Similar three-dimensional structures have been identified for the UGT71G1 from M. truncatula and other glycosyltransferases despite low sequence identities between them (Shao et al. 2005). This prompted us to speculate that there might be a similar interaction between enzymes and isoflavone acceptors for PlUGT1, GmIF7GT, UGT73F1 and UGT73F2. Crystallographic study of a multifunctional triterpenoid/flavonoid glycosyltransferase UGT71G1 from M. truncatula and a flavonoid glucosyltransferase VvGT1 from Vitis vinifera demonstrated that the residues (His-22 in UGT71G1 and His-20 in VvGT1) and (Asp-121 in UGT71G1 and Asp-119 in VvGT1) played key roles in its catalysis (Shao et al. 2005; Offen et al. 2006). In contrast, mutations of the equivalent sites (His-15 and Asp-125) in GmIF7GT (an isoflavone 7-O-glucosyltransferase from Glycine max) revealed that the two residues were not critical for the GmIF7GT activity (Noguchi et al. 2007) which indicated that the substrate binding sites for the isoflavone 7-O-GTs might be different from flavonoid GTs. It would be of particular interest to determine the key residues critical for isoflavone glycosylations using structural and mutational investigations.
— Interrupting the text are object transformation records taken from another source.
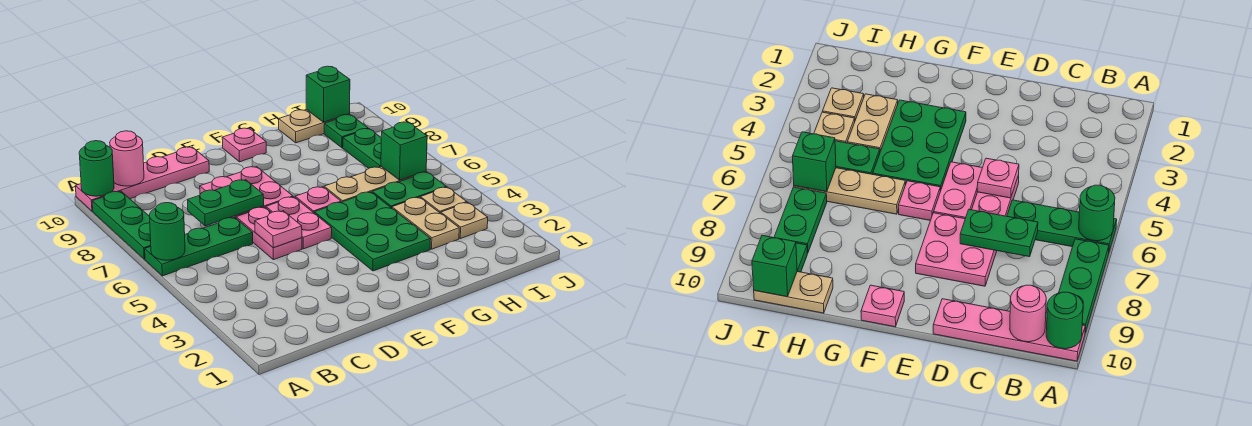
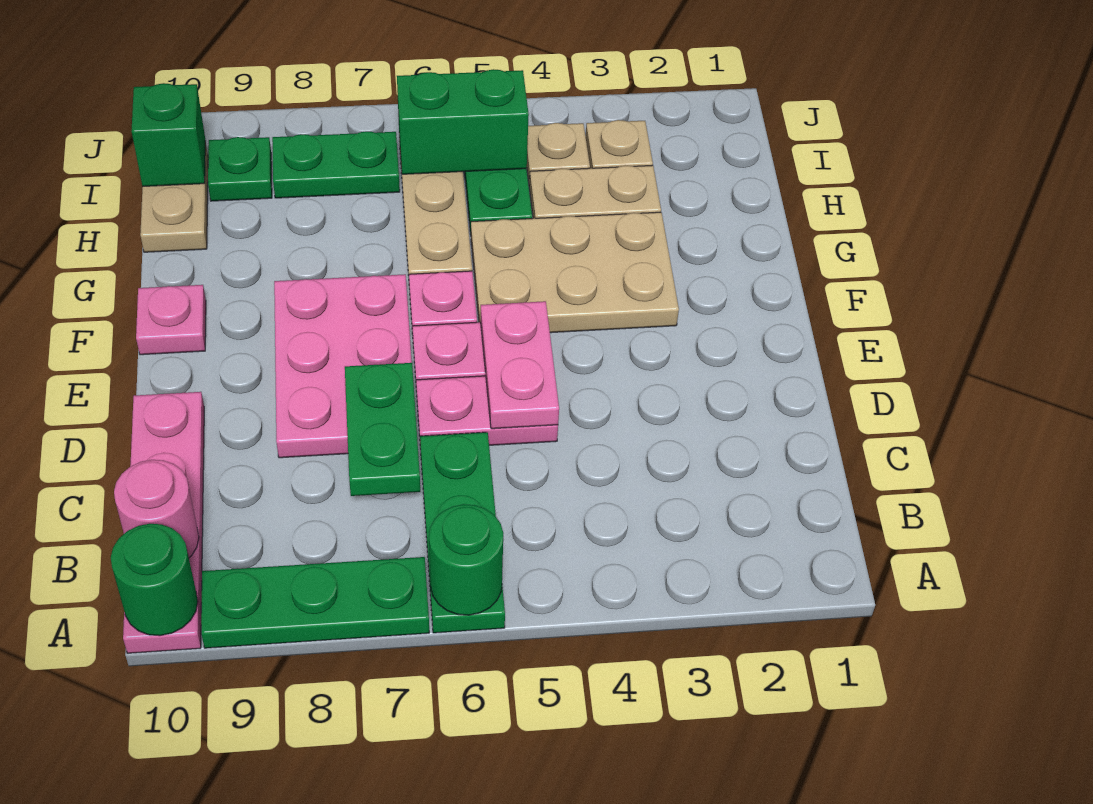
pink 1x1 plate [255,211,302,248] -> pink 1x2 plate [480,301,559,429]
pink 2x2 plate [200,167,293,218] -> pink 2x3 plate [274,274,412,458]
green 2x3 plate [314,192,431,271] -> tan 2x3 plate [471,212,679,333]
green 1x1 brick [381,122,427,180] -> green 1x2 brick [397,69,529,174]

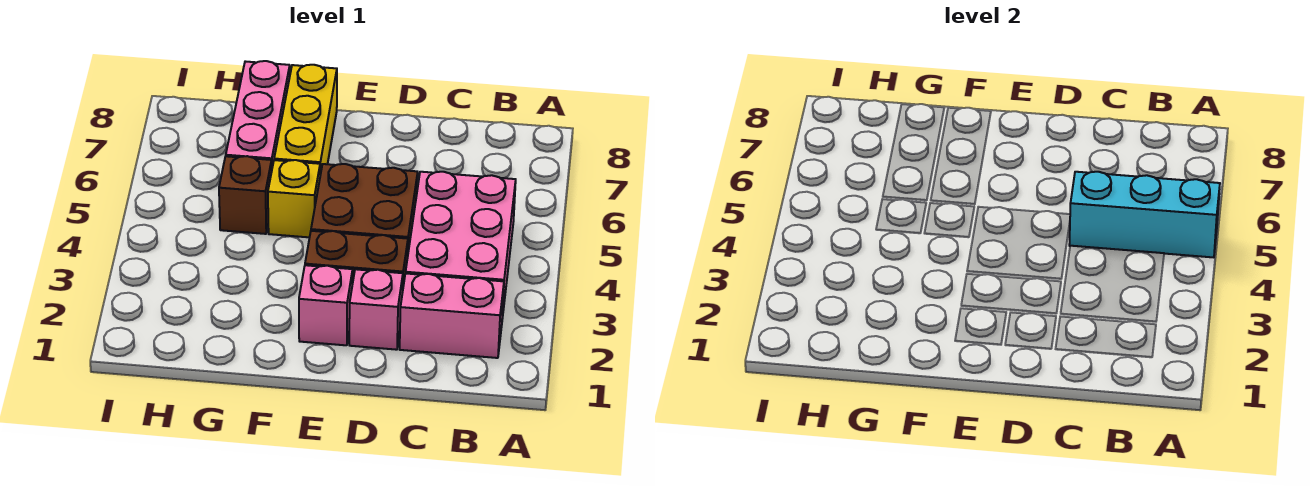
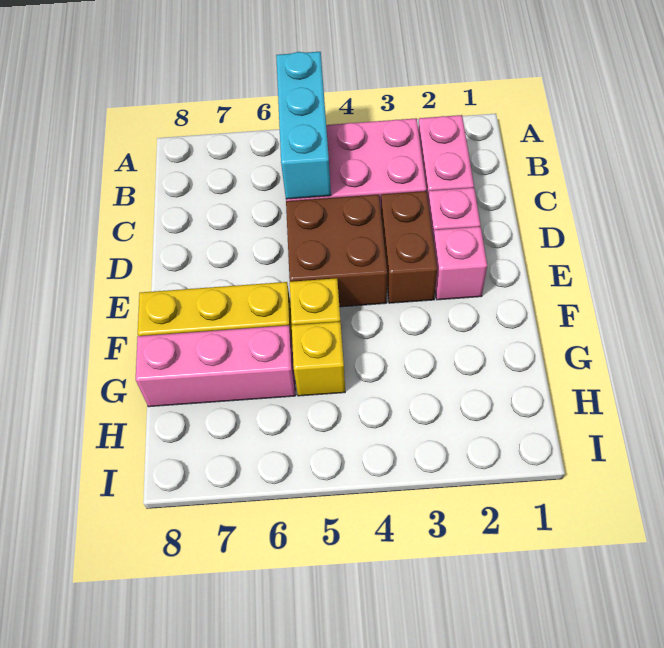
brown 1x1 brick [219,156,272,234] -> yellow 1x1 brick [292,322,345,396]

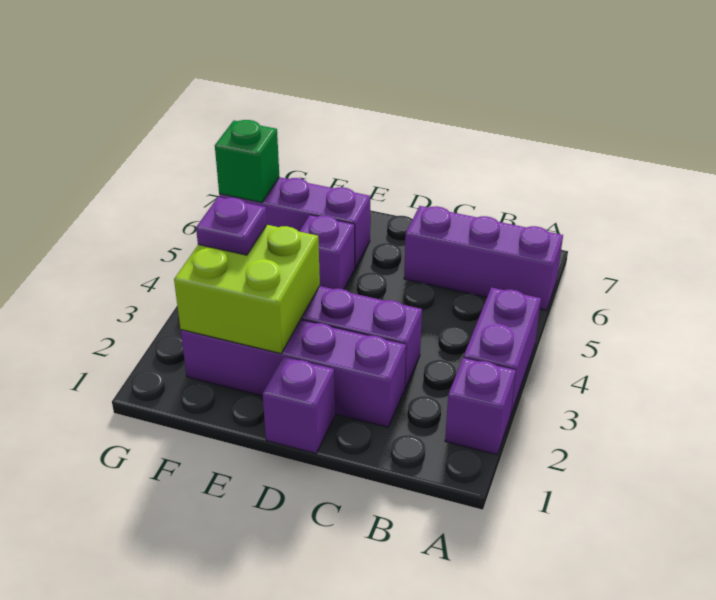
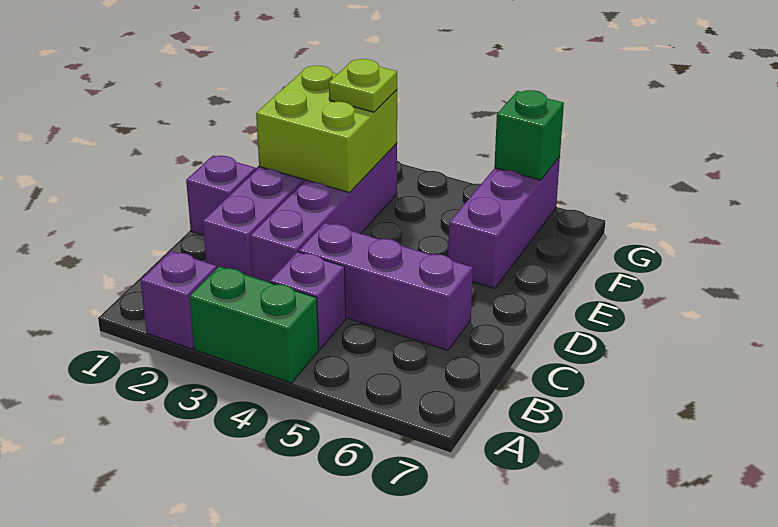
purple 1x2 brick [464,287,541,414] -> green 1x2 brick [189,267,319,383]
purple 1x3 brick [404,206,563,310] -> purple 1x3 brick turned to [299,223,473,350]
purple 1x1 brick [299,215,355,289] -> purple 1x1 brick moved to [270,252,346,350]
purple 1x1 plate [196,197,267,255] -> lime 1x1 plate [329,59,397,112]

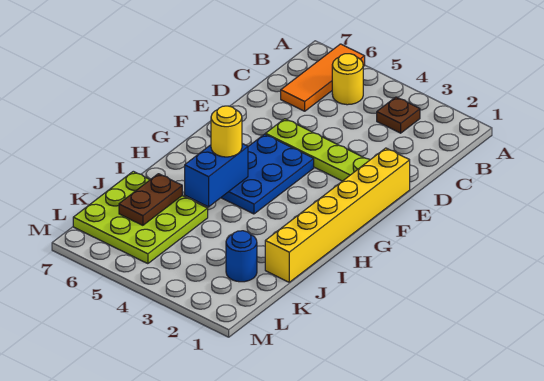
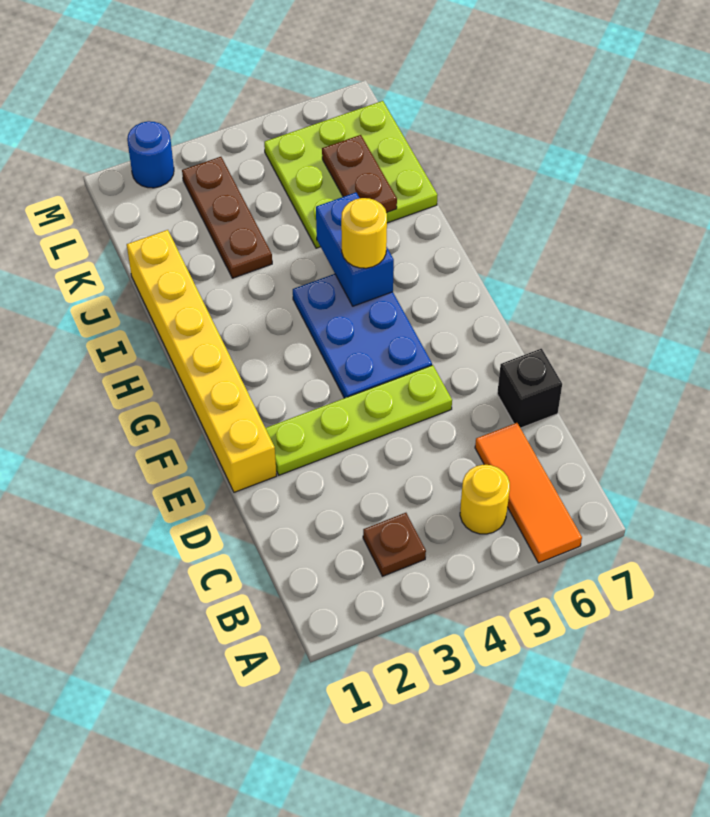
none -> black 1x1 brick [497,349,562,428]
none -> brown 1x3 plate [182,157,272,278]
blue 1x1 round brick [226,231,257,282] -> blue 1x1 round brick moved to [127,121,174,188]

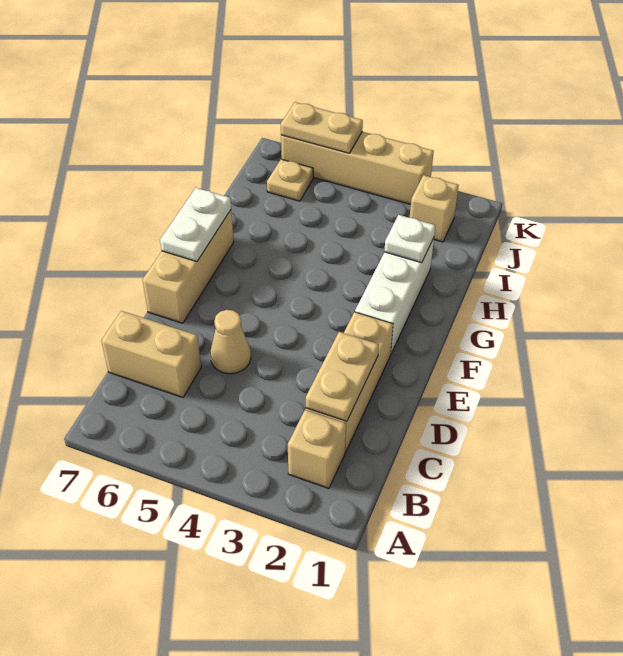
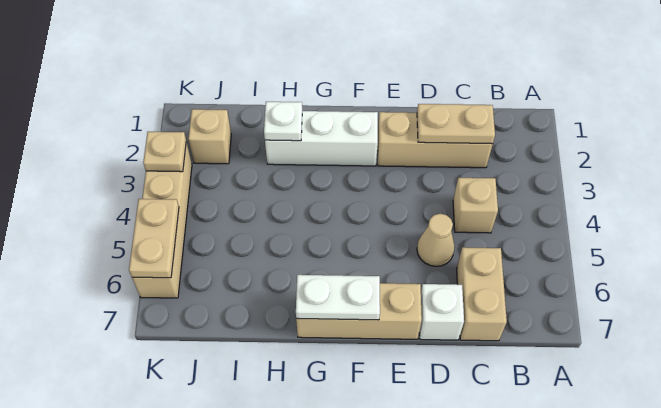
tan 1x1 brick [288,410,346,488] -> tan 1x1 brick moved to [453,178,498,233]
none -> white 1x1 brick [419,284,464,340]
tan 1x1 plate [267,159,313,201] -> tan 1x1 plate moved to [143,132,186,172]

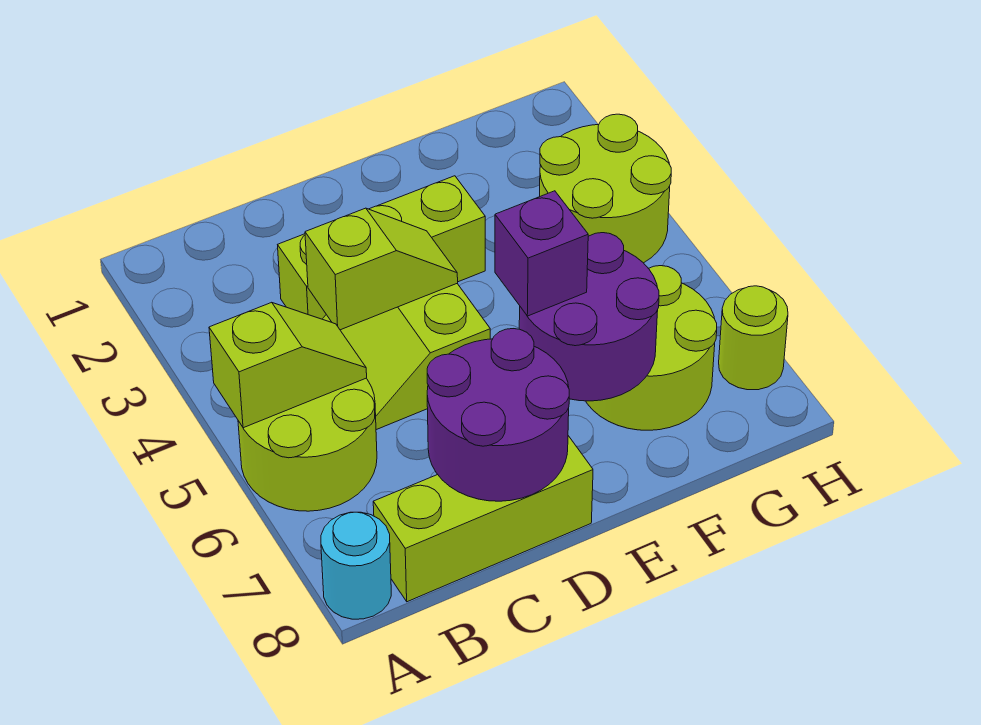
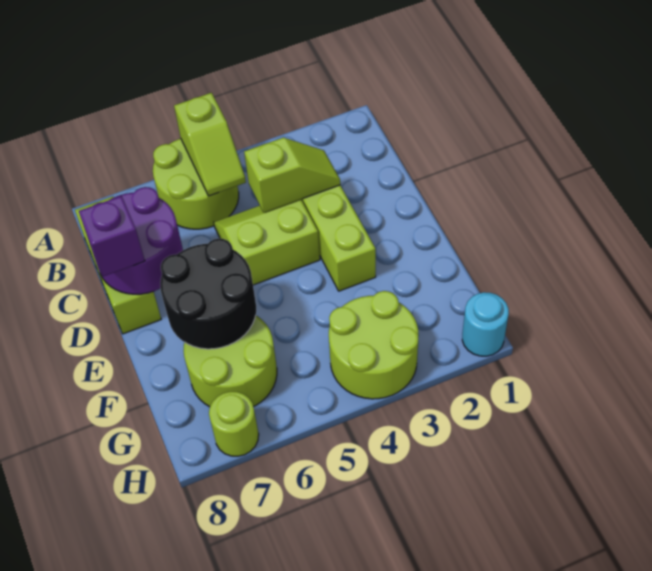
cyan 1x1 round brick [321,512,391,619] -> cyan 1x1 round brick moved to [462,292,509,356]
lime 1x2 slope [305,208,458,330] -> lime 1x2 slope turned to [244,138,340,213]
purple 2x2 round brick [519,233,659,401] -> black 2x2 round brick [160,239,256,349]
purple 1x1 brick [495,191,588,316] -> purple 1x1 brick moved to [79,196,145,276]

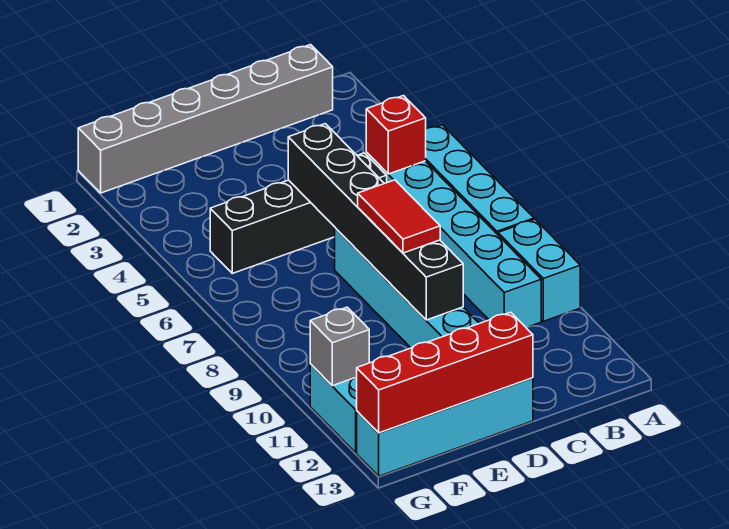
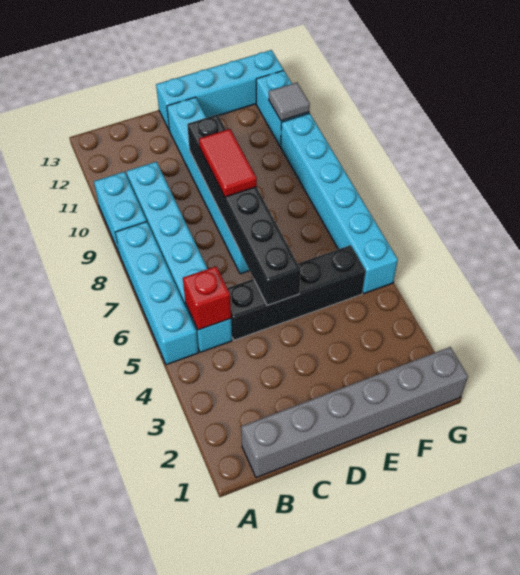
red 1x4 brick [357,312,533,433] -> none
none -> cyan 1x6 brick [281,113,398,293]
grey 1x1 brick [310,307,369,386] -> grey 1x1 tile [269,83,310,121]

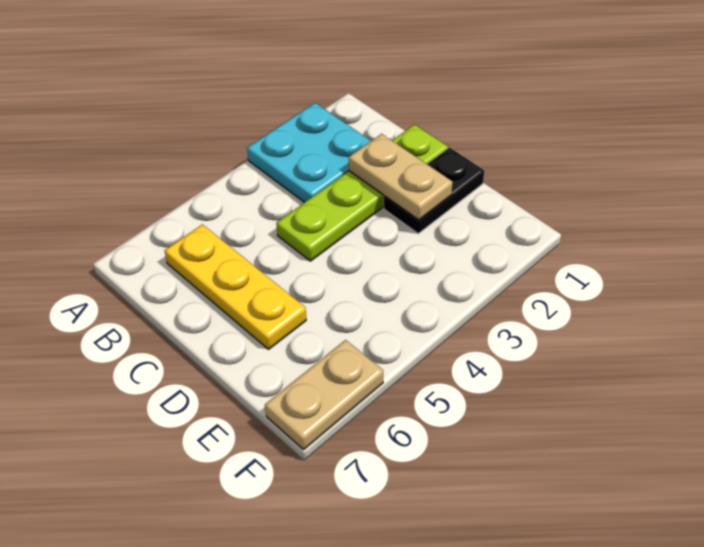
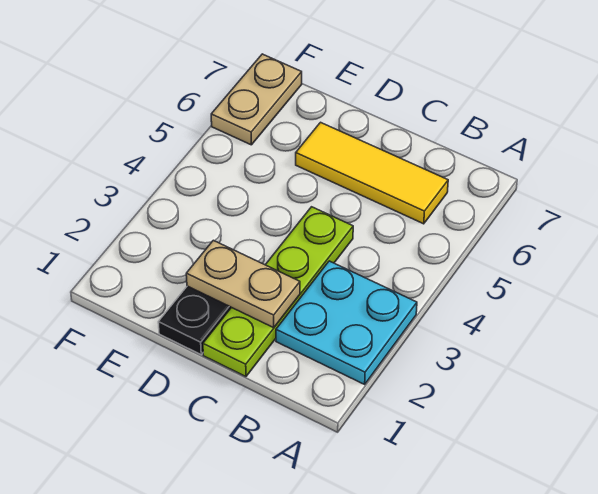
yellow 1x3 plate [165,224,306,349] -> yellow 1x3 tile [296,122,448,224]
Puerarin is a C-glycosylated isoflavone from P. lobata and has a diverse range of health-promoting functions. The mechanism of forming an 8-C-glycosidic bond during puerarin biosynthesis is not yet clear. It was hypothesized that the 8-C-glycosidic group might be introduced at the trihydroxyisoflavanone stage by a C-glycosyltransferase, and the resultant 8-C-trihydroxyisoflavanone was then dehydrated by a trihydroxyisoflavanone dehydratase (HID), or dehydrated spontaneously in a low pH environment, to yield puerarin (Fig. 1). The formation of daidzin and puerarin diverges at the trihydroxyisoflavanone stage, and in terms of the spontaneous dehydrations in a low pH environment, the expression levels of the glucosyltransferases could be the determinants for metabolite channeling at both branches (Fig. 1). To screen the roles of our identified glucosyltransferases in puerarin biosynthesis, the IFS from P. lobata was cloned and co-expressed with the glucosyltransferase candidates in yeast cells. Using transgenic yeast cells fed with the substrate liquiritigenin, we were unable to identify any of the cloned glucosyltransferases as active in puerarin biosynthesis, but we detected the daidzin (peak1 and peak3 in Fig. 5S) and daidzein (peak2 and peak4 in Fig. 5S) from the cells expressing IFS/PlUGT1, or IFS/PlUGT13. This suggested that, in both transgenic yeast cells, 2,7,4′-trihydroxyisoflavanone was probably formed by the IFS using liquiritigenin as the substrate, spontaneously dehydrated to daidzein, and further converted to daidzin by PlUGT1 or PlUGT13. Interestingly, in the plant, the production of puerarin was higher than that of daidzin in roots (In 45-day-old seedlings of this study, the quantity ratio of puerarin to daidzin is 2.92), while in the cell suspension cultures the quantity ratio of puerarin to daidzin is varied between 0.24 and 1.05 at different stages of the cell suspension cultures (Li et al., 2014). The difference in the enzyme activities for the 7-O- and 8-C-glucosylations in different cell environments may eventually direct different carbon fluxes to the biosynthesis of puerarin and daidzin. Further investigation is necessary to discover the C-glucosyltransferase from P. lobata. Nevertheless, our data here suggested that PlUGT1 played roles in the isoflavone 7-O-glycosylations of P. lobata in vivo.

Conclusions

In conclusion, the cDNA encoding a novel isoflavone-7-O-glucosyltransferase (PlUGT1) was isolated from P. lobata. PlUGT1 is a counterpart in P. lobata responsible for UGT88E3 of soybean, and Fabaceae plant may have a common IF7GT responsible for isoflavone glucosylation. PlUGT1 shares low amino acid sequence identities with several previously identified IF7GTs. Our study supplied a new gene resource for the biosynthesis of isoflavone 7-O-glucosides in various organisms.